Replace "renew" with "refresh" in the lines running from the line with "## DjangoAPI" up to and including the line with "Contém o esboço", and write out only those lines with everything else left unchanged.
*** Opening of RECORDS PROVIDED ***
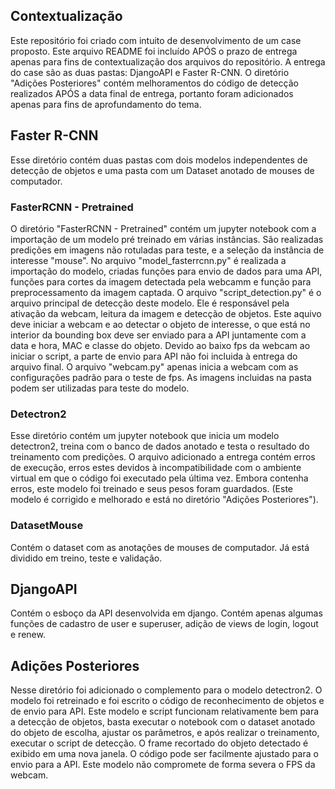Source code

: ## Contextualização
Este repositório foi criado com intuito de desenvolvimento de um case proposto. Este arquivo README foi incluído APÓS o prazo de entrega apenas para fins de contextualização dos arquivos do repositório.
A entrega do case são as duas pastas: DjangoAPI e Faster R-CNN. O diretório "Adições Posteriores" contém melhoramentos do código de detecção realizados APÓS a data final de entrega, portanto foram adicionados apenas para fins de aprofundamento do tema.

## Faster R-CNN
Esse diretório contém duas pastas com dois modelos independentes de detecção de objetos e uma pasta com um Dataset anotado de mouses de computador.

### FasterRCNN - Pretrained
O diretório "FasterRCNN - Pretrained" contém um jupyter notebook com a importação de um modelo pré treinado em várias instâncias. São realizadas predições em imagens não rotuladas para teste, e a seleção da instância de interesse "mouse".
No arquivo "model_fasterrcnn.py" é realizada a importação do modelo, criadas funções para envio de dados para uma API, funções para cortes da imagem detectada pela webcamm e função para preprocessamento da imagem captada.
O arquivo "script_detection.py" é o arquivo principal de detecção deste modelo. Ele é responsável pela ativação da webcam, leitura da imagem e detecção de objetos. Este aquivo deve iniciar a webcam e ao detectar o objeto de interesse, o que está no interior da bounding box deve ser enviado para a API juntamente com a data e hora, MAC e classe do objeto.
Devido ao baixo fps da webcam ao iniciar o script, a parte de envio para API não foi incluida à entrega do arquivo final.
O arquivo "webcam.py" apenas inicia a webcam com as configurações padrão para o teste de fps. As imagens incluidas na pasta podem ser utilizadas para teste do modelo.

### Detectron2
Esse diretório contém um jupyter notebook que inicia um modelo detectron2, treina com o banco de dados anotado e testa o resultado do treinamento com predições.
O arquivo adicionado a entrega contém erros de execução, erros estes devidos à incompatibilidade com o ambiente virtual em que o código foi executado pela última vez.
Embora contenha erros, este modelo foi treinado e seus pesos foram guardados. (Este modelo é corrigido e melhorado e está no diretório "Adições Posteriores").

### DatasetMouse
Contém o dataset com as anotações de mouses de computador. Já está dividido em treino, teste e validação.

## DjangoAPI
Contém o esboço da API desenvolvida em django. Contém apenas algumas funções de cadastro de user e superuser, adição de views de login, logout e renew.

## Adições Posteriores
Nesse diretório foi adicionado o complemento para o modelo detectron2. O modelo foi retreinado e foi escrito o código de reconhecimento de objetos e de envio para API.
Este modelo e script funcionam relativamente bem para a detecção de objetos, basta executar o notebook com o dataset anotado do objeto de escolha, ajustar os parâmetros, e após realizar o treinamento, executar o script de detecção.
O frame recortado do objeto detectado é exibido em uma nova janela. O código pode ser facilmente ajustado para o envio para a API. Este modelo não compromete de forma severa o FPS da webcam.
*** Close of RECORDS PROVIDED ***
*** Opening of RECORDS PROVIDED ***
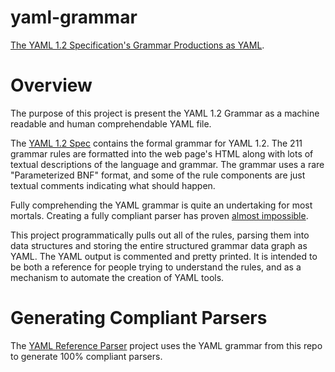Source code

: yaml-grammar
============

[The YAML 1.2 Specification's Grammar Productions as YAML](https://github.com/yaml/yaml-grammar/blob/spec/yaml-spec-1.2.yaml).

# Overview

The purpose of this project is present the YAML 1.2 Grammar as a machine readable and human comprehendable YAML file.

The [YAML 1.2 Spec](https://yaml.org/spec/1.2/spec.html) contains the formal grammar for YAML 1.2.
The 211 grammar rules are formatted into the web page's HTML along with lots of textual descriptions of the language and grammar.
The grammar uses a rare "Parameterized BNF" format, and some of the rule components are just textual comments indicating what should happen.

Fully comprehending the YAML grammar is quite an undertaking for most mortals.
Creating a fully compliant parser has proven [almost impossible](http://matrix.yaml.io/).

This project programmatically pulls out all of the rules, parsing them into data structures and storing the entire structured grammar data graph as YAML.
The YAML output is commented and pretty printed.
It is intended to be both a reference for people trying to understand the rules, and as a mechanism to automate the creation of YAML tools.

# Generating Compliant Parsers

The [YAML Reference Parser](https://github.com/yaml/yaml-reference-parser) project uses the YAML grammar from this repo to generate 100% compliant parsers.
*** Close of RECORDS PROVIDED ***
OUTPUT BELOW
## DjangoAPI
Contém o esboço da API desenvolvida em django. Contém apenas algumas funções de cadastro de user e superuser, adição de views de login, logout e refresh.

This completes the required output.